### Work order
Copy every one of the records below word for word, without changing anything.
Segment Open
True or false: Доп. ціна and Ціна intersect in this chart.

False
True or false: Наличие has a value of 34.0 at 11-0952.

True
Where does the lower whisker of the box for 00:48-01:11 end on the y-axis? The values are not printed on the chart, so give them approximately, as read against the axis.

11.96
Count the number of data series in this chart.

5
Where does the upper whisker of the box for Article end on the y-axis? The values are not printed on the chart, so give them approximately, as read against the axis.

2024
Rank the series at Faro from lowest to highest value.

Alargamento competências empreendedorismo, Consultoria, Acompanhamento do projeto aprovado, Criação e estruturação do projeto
Segment Closed
### Exercise output
True or false: Доп. ціна and Ціна intersect in this chart.

False
True or false: Наличие has a value of 34.0 at 11-0952.

True
Where does the lower whisker of the box for 00:48-01:11 end on the y-axis? The values are not printed on the chart, so give them approximately, as read against the axis.

11.96
Count the number of data series in this chart.

5
Where does the upper whisker of the box for Article end on the y-axis? The values are not printed on the chart, so give them approximately, as read against the axis.

2024
Rank the series at Faro from lowest to highest value.

Alargamento competências empreendedorismo, Consultoria, Acompanhamento do projeto aprovado, Criação e estruturação do projeto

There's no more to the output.